**PROBLEM SET**
**1.** Please transcribe from the biopsy report the part that opens with the words containing "Case Reports and" and closes with "pars plana vitrectomy.".
**2.** Answer these questions from the biopsy report, marking each answer with the same letter as its question.
(a) How old were the two patients?
(b) What cut rate was used for the vitreous cutter during sampling?
(c) How large was the choroidal lesion in the patient described under the case reports?

[[ SOURCE DOCUMENT open ]]

Summary
Purpose
We describe two cases of intraoperative 4D microscope–integrated swept source optical coherence tomography (4D MIOCT) guided 27-gauge transvitreal retinochoroidal biopsy for choroidal melanoma.
Methods
Two 68-year-old females with choroidal melanomas underwent a transvitreal 27-gauge vitrectomy assisted chorioretinal biopsy for histologic and cytogenetic testing during I-125 radioactive episcleral plaque placement. A 4D (volumetric imaging through time) MIOCT device was used to simultaneously enable OCT image acquisition with surgical maneuvers during entry of and engagement of the vitreous cutter in the choroidal lesion.
Results
4D MIOCT permitted real-time visualization of the choroidal tumor for selection of biopsy site in an area of adequate thickness and free of subretinal fluid, relatively perpendicular entry of the vitrectomy probe into the choroidal lesion, confirmation of adequate penetration depth prior to and during engagement of the vitreous cutter, and absence of subretinal fluid surrounding the retinotomy following removal of the probe. In both cases an adequate sample for histological and cytogenetic testing was obtained and no tamponade was required.
Conclusion
Intraoperative 4D MIOCT imaging permits real-time visualization of vitreous cutter penetration and depth into the choroidal melanoma during a transvitreal choroidal biopsy.
Keywords: intraoperative optical coherence tomography, microscope-integrated optical coherence tomography, choroidal melanoma, transvitreal choroidal biopsy, 27-gauge vitrectomy, 27-gauge transvitreal choroidal biopsy
Introduction
Tissue sampling is desirable to understand prognostic genetic alterations in uveal melanoma. 1 A transvitreal vitrectomy-assisted retinochoroidal biopsy (TVB)) approach reduces the risk of insufficient tissue sampling compared with fine needle aspiration biopsy.
Although performed under direct visualization, it is challenging to assess the vitreous cutter probe depth in the choroidal tumor. TVB complications with a 25-gauge vitrector system include rhegmatogenous retinal detachment (RD), increased serous RD, vitreous hemorrhage, and seeding of tumor cells. 2
We demonstrate the use of a prototype swept-source 4D microscope-integrated optical coherence tomography (4D-MIOCT) device for live OCT volumetric acquisition during a 27-gauge TVB in choroidal melanoma.
Case Reports and Surgical Technique
A patient with a 3.2 mm choroidal lesion consistent with a choroidal melanoma underwent a TVB during placement of epislceral I-125 plaque brachytherapy, prior to application of the active plaque. Using a primed 27-gauge system (Constellation 27 Total Plus; Alcon Laboratories, Fort Worth, TX), three ports were placed for pars plana vitrectomy.
Once the vitreous cutter had penetrated into choroidal tumor, using a low cut-rate (300cpm), high-suction (600mmHg), and biased-open duty-cycle, it was engaged for 10–15 seconds or until tissue was observed in tubing. Contents of the probe and distal tubing were refluxed into a specimen tube and sent for cytopathology and gene expression profiling (GEP). The infusion was turned on and the intraocular pressure was raised to minimize perioperative bleeding and then slowly normalized. There was a vitreous hemorrhage overlying the macula, which was removed by performing a limited vitrectomy. The cannulas were removed, sclerotomies sutured and treated with double freeze-thaw cryotherapy.

[[ SOURCE DOCUMENT closed ]]
[[ DATASET open ]]

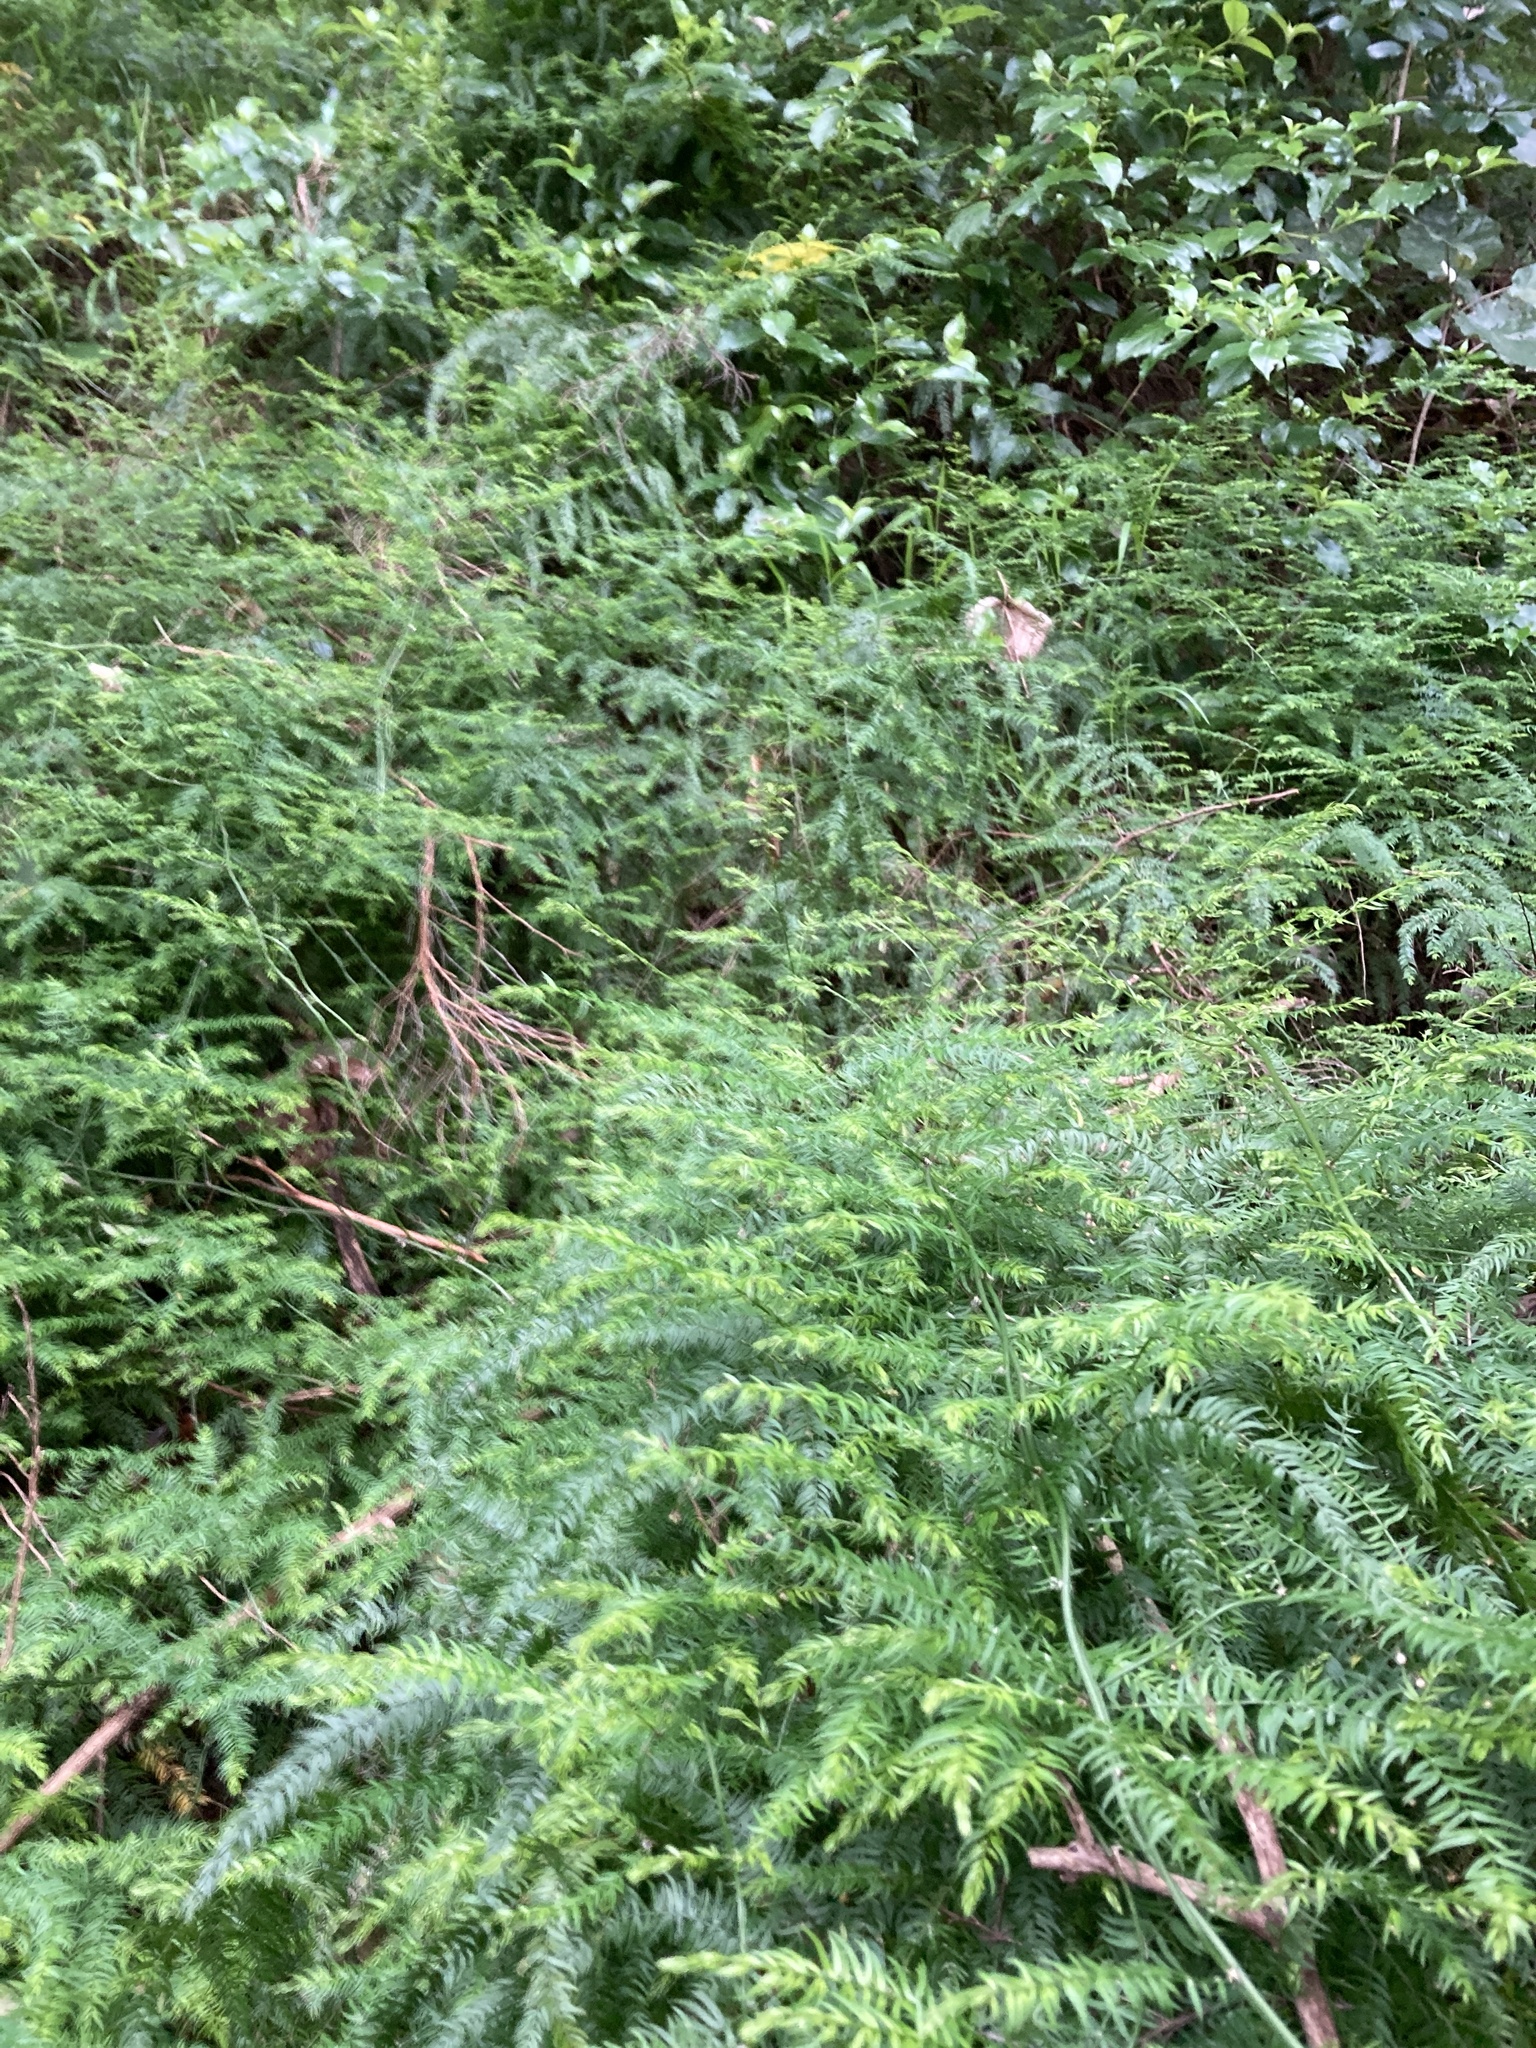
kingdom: Plantae
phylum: Tracheophyta
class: Liliopsida
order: Asparagales
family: Asparagaceae
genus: Asparagus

[[ DATASET closed ]]

**ANSWERS PER TASK**
**1.**
Case Reports and Surgical Technique
A patient with a 3.2 mm choroidal lesion consistent with a choroidal melanoma underwent a TVB during placement of epislceral I-125 plaque brachytherapy, prior to application of the active plaque. Using a primed 27-gauge system (Constellation 27 Total Plus; Alcon Laboratories, Fort Worth, TX), three ports were placed for pars plana vitrectomy.

**2.**
(a) 68 years old
(b) 300 cpm
(c) 3.2 mm